Start of INPUT RECORDS
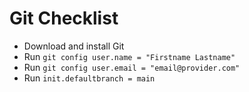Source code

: # Git Checklist
- Download and install Git 
- Run `git config user.name = "Firstname Lastname"`
- Run `git config user.email = "email@provider.com"`
- Run `init.defaultbranch = main`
End of INPUT RECORDS
**WHAT THE EXERCISE ASKS:**
Give an exact copy of the entries, excluding all pictures.

**YOUR RESPONSE:**
Source code

: # Git Checklist
- Download and install Git 
- Run `git config user.name = "Firstname Lastname"`
- Run `git config user.email = "email@provider.com"`
- Run `init.defaultbranch = main`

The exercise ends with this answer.